(Transcribed page contents):
* * * * * * *

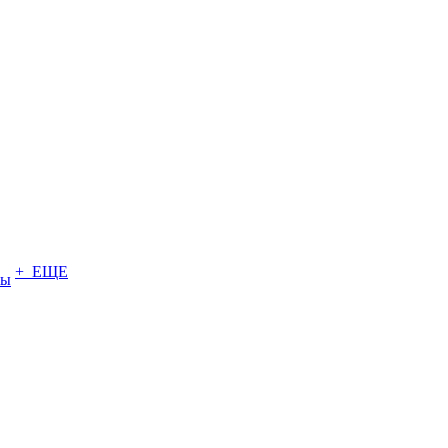
+ ЕЩЕ
ты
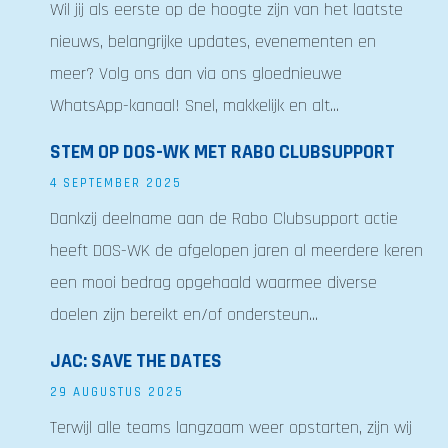
Wil jij als eerste op de hoogte zijn van het laatste
nieuws, belangrijke updates, evenementen en
meer? Volg ons dan via ons gloednieuwe
WhatsApp-kanaal! Snel, makkelijk en alt...
STEM OP DOS-WK MET RABO CLUBSUPPORT
4 SEPTEMBER 2025
Dankzij deelname aan de Rabo Clubsupport actie
heeft DOS-WK de afgelopen jaren al meerdere keren
een mooi bedrag opgehaald waarmee diverse
doelen zijn bereikt en/of ondersteun...
JAC: SAVE THE DATES
29 AUGUSTUS 2025
Terwijl alle teams langzaam weer opstarten, zijn wij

* * * * * * *

(WHAT YOU ARE ASKED TO DO):
The goal is an exact reprint of the entries, leaving out the pictures.

(THE COMPLETED TASK):
+ ЕЩЕ
ты
Wil jij als eerste op de hoogte zijn van het laatste
nieuws, belangrijke updates, evenementen en
meer? Volg ons dan via ons gloednieuwe
WhatsApp-kanaal! Snel, makkelijk en alt...
STEM OP DOS-WK MET RABO CLUBSUPPORT
4 SEPTEMBER 2025
Dankzij deelname aan de Rabo Clubsupport actie
heeft DOS-WK de afgelopen jaren al meerdere keren
een mooi bedrag opgehaald waarmee diverse
doelen zijn bereikt en/of ondersteun...
JAC: SAVE THE DATES
29 AUGUSTUS 2025
Terwijl alle teams langzaam weer opstarten, zijn wij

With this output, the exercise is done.